So far at COP28, delegates have made firm financial commitments to the global ‘loss and damage’ fund; they have pledged to triple renewable energy by 2030 (compared to 2020 levels); and 50 oil-and-gas companies have pledged to make their production net zero in carbon emissions by 2050.

However, despite these significant pledges, the opening of this year’s UN climate summit failed to make it to the top of world’s news agenda. Now that most world leaders have left Dubai, the profile of COP28 will become even less visible across the media.

The remainder of the summit will focus on the nitty-gritty of the ‘global stocktake’, a deep-dive into vast amounts of data to establish countries’ progress on combating climate change for the first time since the Paris agreement set out the 1.5C target for global warming. The results of the stocktake must then be translated into an agreement on the next steps, to be hammered out before the summit’s end.
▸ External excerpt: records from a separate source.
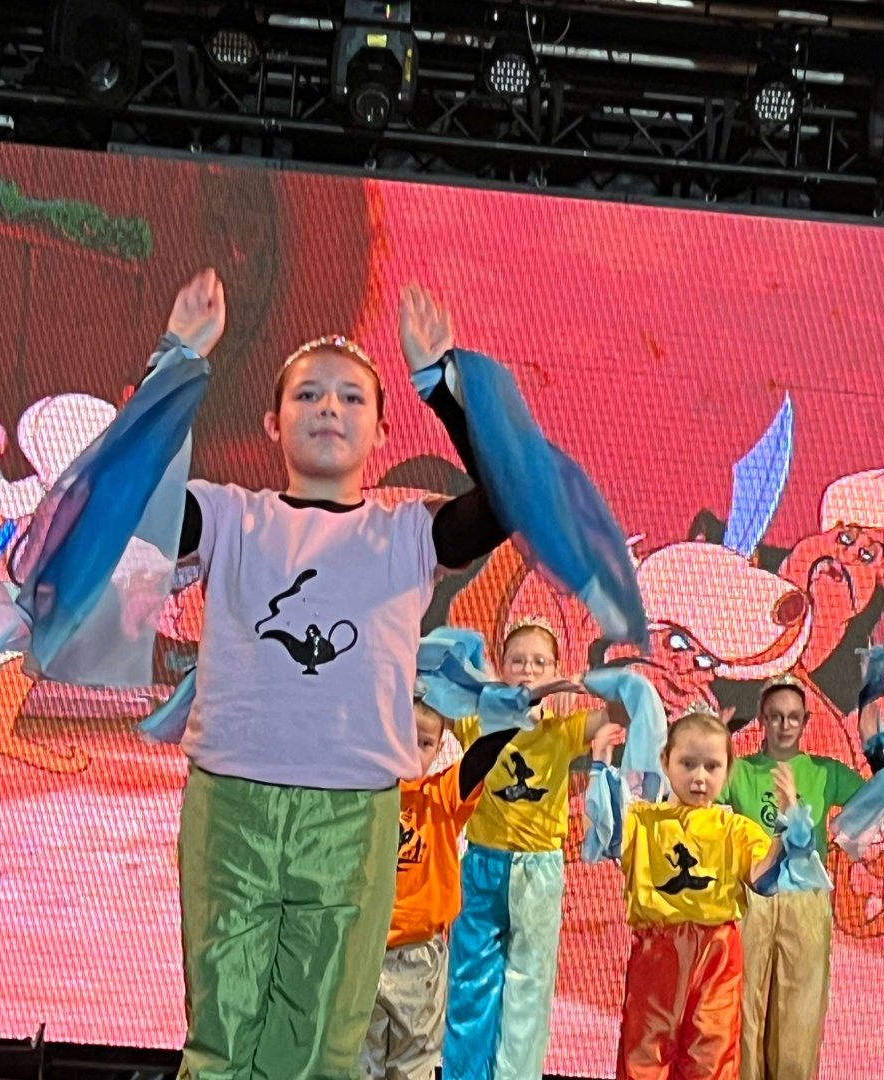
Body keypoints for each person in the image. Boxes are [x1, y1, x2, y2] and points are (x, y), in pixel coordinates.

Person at [156, 271, 515, 1080]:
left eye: (352, 398)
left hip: (352, 816)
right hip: (234, 804)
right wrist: (178, 360)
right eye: (308, 395)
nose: (329, 408)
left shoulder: (408, 534)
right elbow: (137, 495)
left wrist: (443, 386)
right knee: (221, 1039)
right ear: (272, 422)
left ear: (383, 430)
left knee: (323, 1044)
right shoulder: (229, 515)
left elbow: (506, 497)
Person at [444, 619, 623, 1080]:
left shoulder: (562, 731)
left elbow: (623, 710)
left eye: (540, 663)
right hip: (482, 865)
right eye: (517, 661)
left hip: (537, 873)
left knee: (528, 985)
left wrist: (576, 685)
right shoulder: (476, 722)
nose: (527, 670)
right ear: (501, 668)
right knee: (469, 981)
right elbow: (432, 685)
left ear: (555, 670)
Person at [591, 708, 796, 1080]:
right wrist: (601, 766)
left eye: (711, 766)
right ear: (665, 762)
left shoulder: (734, 829)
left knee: (711, 1052)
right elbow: (609, 834)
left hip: (716, 954)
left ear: (727, 771)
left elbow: (763, 880)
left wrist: (785, 829)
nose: (699, 777)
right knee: (645, 1052)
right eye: (687, 764)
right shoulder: (644, 822)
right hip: (658, 953)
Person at [716, 675, 884, 1080]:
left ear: (806, 721)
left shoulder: (824, 772)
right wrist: (710, 741)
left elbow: (883, 796)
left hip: (805, 903)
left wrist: (873, 739)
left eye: (794, 717)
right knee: (743, 1012)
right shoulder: (739, 772)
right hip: (751, 900)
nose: (785, 725)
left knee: (798, 1021)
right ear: (762, 719)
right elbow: (689, 789)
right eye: (776, 716)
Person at [362, 695, 532, 1080]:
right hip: (363, 952)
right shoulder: (359, 798)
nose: (412, 750)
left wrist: (516, 708)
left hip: (418, 957)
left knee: (413, 1063)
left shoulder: (442, 797)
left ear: (439, 749)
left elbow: (481, 757)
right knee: (358, 1063)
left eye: (425, 743)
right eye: (403, 735)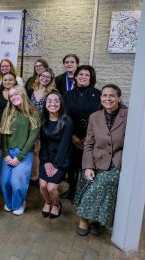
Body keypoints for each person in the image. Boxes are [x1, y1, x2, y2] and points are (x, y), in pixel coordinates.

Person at [74, 84, 127, 236]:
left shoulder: (128, 115)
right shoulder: (94, 116)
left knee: (102, 187)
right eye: (104, 95)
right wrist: (89, 166)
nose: (107, 98)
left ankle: (91, 219)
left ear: (119, 98)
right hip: (96, 160)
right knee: (87, 181)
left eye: (111, 95)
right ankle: (86, 218)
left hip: (116, 161)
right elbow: (89, 144)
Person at [0, 86, 40, 215]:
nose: (13, 97)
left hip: (24, 153)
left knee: (16, 182)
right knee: (4, 181)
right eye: (11, 96)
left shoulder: (34, 112)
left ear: (22, 93)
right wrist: (5, 153)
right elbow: (4, 134)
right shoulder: (7, 111)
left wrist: (19, 157)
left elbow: (32, 138)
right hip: (7, 152)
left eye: (16, 94)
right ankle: (10, 203)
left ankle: (19, 203)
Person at [62, 65, 101, 200]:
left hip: (90, 137)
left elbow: (100, 118)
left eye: (87, 75)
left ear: (91, 78)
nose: (83, 77)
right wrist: (72, 136)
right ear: (76, 77)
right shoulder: (68, 95)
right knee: (71, 164)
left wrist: (87, 137)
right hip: (71, 135)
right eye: (81, 74)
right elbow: (64, 115)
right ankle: (71, 189)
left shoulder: (98, 95)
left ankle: (83, 191)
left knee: (86, 164)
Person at [39, 92, 73, 219]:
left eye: (56, 101)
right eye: (49, 101)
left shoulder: (67, 121)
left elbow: (65, 145)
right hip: (46, 156)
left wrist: (56, 165)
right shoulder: (43, 120)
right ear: (45, 104)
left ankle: (56, 205)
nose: (53, 103)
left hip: (61, 157)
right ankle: (48, 203)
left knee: (52, 187)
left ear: (61, 103)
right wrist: (46, 162)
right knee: (42, 186)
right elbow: (43, 142)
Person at [27, 68, 58, 184]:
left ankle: (36, 176)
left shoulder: (52, 92)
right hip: (31, 124)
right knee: (32, 149)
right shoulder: (31, 90)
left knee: (39, 151)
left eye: (48, 77)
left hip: (44, 124)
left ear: (51, 79)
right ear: (38, 77)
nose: (45, 79)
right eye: (43, 76)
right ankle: (30, 174)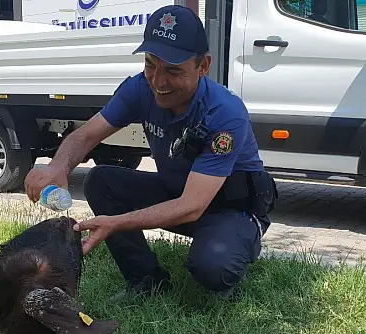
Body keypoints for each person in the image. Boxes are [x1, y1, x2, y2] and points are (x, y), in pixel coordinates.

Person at [24, 5, 277, 300]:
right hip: (180, 193)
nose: (158, 81)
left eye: (173, 70)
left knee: (214, 268)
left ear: (203, 66)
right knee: (101, 181)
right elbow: (86, 134)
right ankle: (146, 280)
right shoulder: (139, 88)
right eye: (150, 63)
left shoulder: (225, 113)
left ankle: (238, 242)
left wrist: (115, 223)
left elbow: (193, 205)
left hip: (231, 207)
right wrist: (58, 166)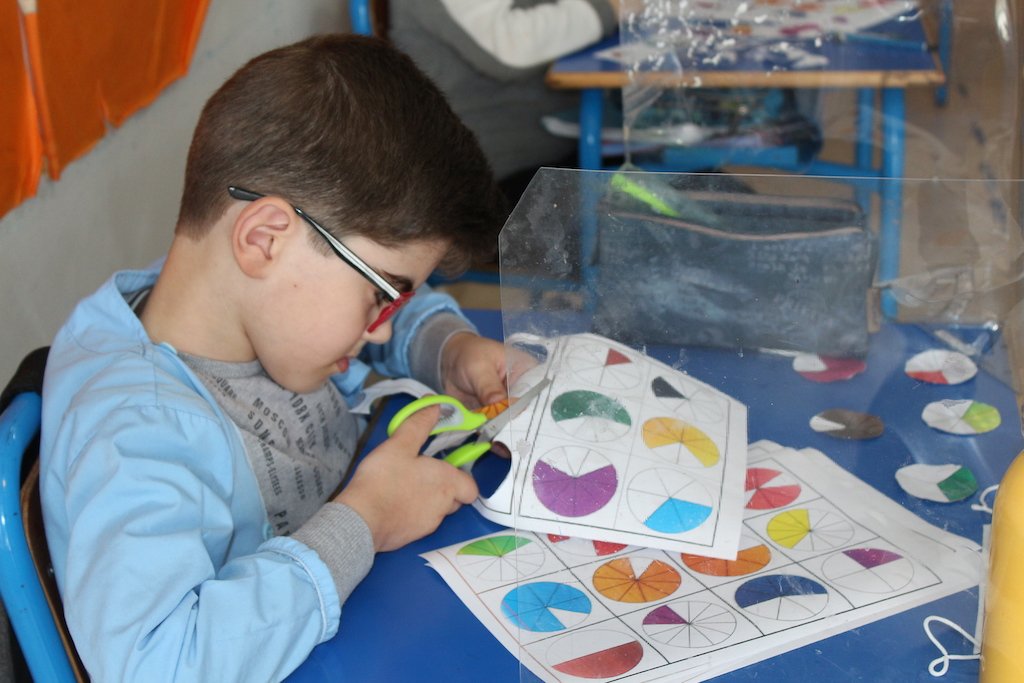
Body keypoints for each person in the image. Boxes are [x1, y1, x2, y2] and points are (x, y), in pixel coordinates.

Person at [39, 34, 512, 681]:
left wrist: (447, 348)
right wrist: (365, 522)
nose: (381, 330)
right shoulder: (134, 438)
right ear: (263, 238)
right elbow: (160, 664)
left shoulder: (239, 305)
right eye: (380, 297)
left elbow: (356, 294)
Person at [389, 0, 620, 205]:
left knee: (633, 185)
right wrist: (610, 8)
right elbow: (512, 46)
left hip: (570, 137)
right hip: (494, 171)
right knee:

A less-publicised outcome of the first days of COP28 was the signature of the Emirates Declaration on Sustainable Agriculture, Resilient Food Systems and Climate Action. This is the first time that world leaders have focused on food and agriculture in a climate-change summit. The countries that have signed up (which include Poland and the UK) represent 5.7 billion people and 75% of all emissions from global food production and consumption. The declaration sets out that signatories should include food emissions in their countries’ plans to tackle climate change, as listed in their NDCs – Nationally Determined Contributions. Other than that, the declaration merely states that people should eat less meat and dairy – but how much less isn’t set out. Rather, the declaration stands as an intention to shift the global food system towards greater sustainability and resilience.

Food contributes a third of the warming gases increasing global temperatures. Debates around agriculture’s role in climate change is focused on the water and the feed that meat- and dairy cattle consume. By diverting those resources directly to humans rather than indirectly through animals, a vast amount of greenhouse gasses can be prevented from entering the atmosphere. A big meat-eater’s diet produces over 10kg of greenhouse gases each day.

Another controversy surfacing at COP28 is how to treat the world’s largest and third-largest emitter of greenhouse gases – namely China and India respectively. Both countries have major economies – but should they be expected to contribute to the loss-and-damage fund to cover climate-change related disasters that hit the poorest countries?

The countries most vulnerable to the results of climate change have already lost one-fifth of their national wealth over the last two decades as a result of extreme weather events such as flash floods, hurricanes, mudslides and wildfires. The US – the world’s second-largest greenhouse gas emitter – and other developed nations including the UK, say that China and India should join them in pledging further cuts in emissions for meaningful global climate action, and should also contribute to the loss-and-damage fund. But China and India disagree, arguing their high levels of emissions are a recent development when compared to the historic emissions of developed countries that have been polluting the atmosphere since the 19th century.

COP28 is the biggest climate summit held to date, attended by 97,000 politicians, diplomats, journalists and campaigners. Of those, some 2,500 are representatives of the coal, oil and gas industries and related organisations, up from 600 at COP27 and 500 at COP26. Part of this rise, however, is due to the tougher registration procedures introduced by the UN, ensuring that potential attendees had to state clearly who they worked for.